## Request
Retrieve each line that contains the word "banhmuthuongxuan" from the entries below.

▼▼▼

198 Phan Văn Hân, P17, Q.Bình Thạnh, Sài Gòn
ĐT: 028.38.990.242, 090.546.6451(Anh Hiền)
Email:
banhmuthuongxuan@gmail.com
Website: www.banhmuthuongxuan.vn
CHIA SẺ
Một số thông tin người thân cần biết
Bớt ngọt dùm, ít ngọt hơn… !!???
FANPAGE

▲▲▲

## Output of the exercise
banhmuthuongxuan@gmail.com
Website: www.banhmuthuongxuan.vn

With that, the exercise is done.